▶ _Goal of the exercise_: Where the records contain images, omit them, and repeat everything else word for word.

▶ _Extracted information_:
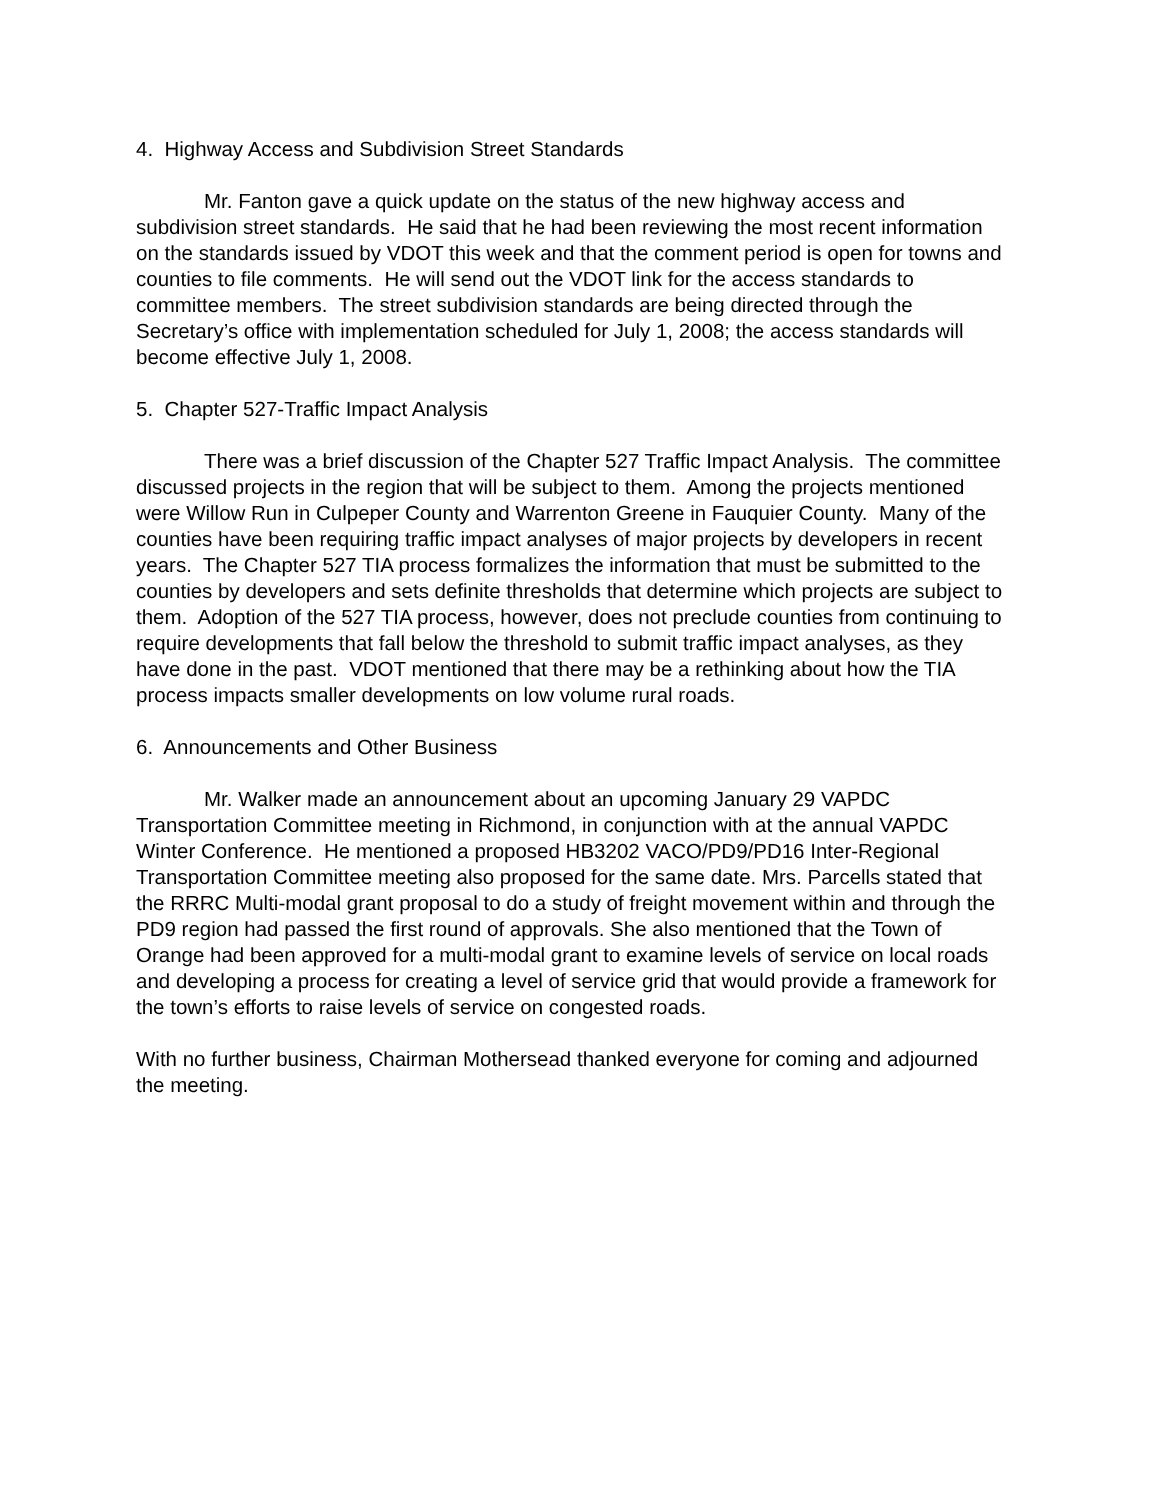4. Highway Access and Subdivision Street Standards
Mr. Fanton gave a quick update on the status of the new highway access and subdivision street standards. He said that he had been reviewing the most recent information on the standards issued by VDOT this week and that the comment period is open for towns and counties to file comments. He will send out the VDOT link for the access standards to committee members. The street subdivision standards are being directed through the Secretary’s office with implementation scheduled for July 1, 2008; the access standards will become effective July 1, 2008.
5. Chapter 527-Traffic Impact Analysis
There was a brief discussion of the Chapter 527 Traffic Impact Analysis. The committee discussed projects in the region that will be subject to them. Among the projects mentioned were Willow Run in Culpeper County and Warrenton Greene in Fauquier County. Many of the counties have been requiring traffic impact analyses of major projects by developers in recent years. The Chapter 527 TIA process formalizes the information that must be submitted to the counties by developers and sets definite thresholds that determine which projects are subject to them. Adoption of the 527 TIA process, however, does not preclude counties from continuing to require developments that fall below the threshold to submit traffic impact analyses, as they have done in the past. VDOT mentioned that there may be a rethinking about how the TIA process impacts smaller developments on low volume rural roads.
6. Announcements and Other Business
Mr. Walker made an announcement about an upcoming January 29 VAPDC Transportation Committee meeting in Richmond, in conjunction with at the annual VAPDC Winter Conference. He mentioned a proposed HB3202 VACO/PD9/PD16 Inter-Regional Transportation Committee meeting also proposed for the same date. Mrs. Parcells stated that the RRRC Multi-modal grant proposal to do a study of freight movement within and through the PD9 region had passed the first round of approvals. She also mentioned that the Town of Orange had been approved for a multi-modal grant to examine levels of service on local roads and developing a process for creating a level of service grid that would provide a framework for the town’s efforts to raise levels of service on congested roads.
With no further business, Chairman Mothersead thanked everyone for coming and adjourned the meeting.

▶ _Response to this exercise_:
4. Highway Access and Subdivision Street Standards
Mr. Fanton gave a quick update on the status of the new highway access and subdivision street standards. He said that he had been reviewing the most recent information on the standards issued by VDOT this week and that the comment period is open for towns and counties to file comments. He will send out the VDOT link for the access standards to committee members. The street subdivision standards are being directed through the Secretary’s office with implementation scheduled for July 1, 2008; the access standards will become effective July 1, 2008.
5. Chapter 527-Traffic Impact Analysis
There was a brief discussion of the Chapter 527 Traffic Impact Analysis. The committee discussed projects in the region that will be subject to them. Among the projects mentioned were Willow Run in Culpeper County and Warrenton Greene in Fauquier County. Many of the counties have been requiring traffic impact analyses of major projects by developers in recent years. The Chapter 527 TIA process formalizes the information that must be submitted to the counties by developers and sets definite thresholds that determine which projects are subject to them. Adoption of the 527 TIA process, however, does not preclude counties from continuing to require developments that fall below the threshold to submit traffic impact analyses, as they have done in the past. VDOT mentioned that there may be a rethinking about how the TIA process impacts smaller developments on low volume rural roads.
6. Announcements and Other Business
Mr. Walker made an announcement about an upcoming January 29 VAPDC Transportation Committee meeting in Richmond, in conjunction with at the annual VAPDC Winter Conference. He mentioned a proposed HB3202 VACO/PD9/PD16 Inter-Regional Transportation Committee meeting also proposed for the same date. Mrs. Parcells stated that the RRRC Multi-modal grant proposal to do a study of freight movement within and through the PD9 region had passed the first round of approvals. She also mentioned that the Town of Orange had been approved for a multi-modal grant to examine levels of service on local roads and developing a process for creating a level of service grid that would provide a framework for the town’s efforts to raise levels of service on congested roads.
With no further business, Chairman Mothersead thanked everyone for coming and adjourned the meeting.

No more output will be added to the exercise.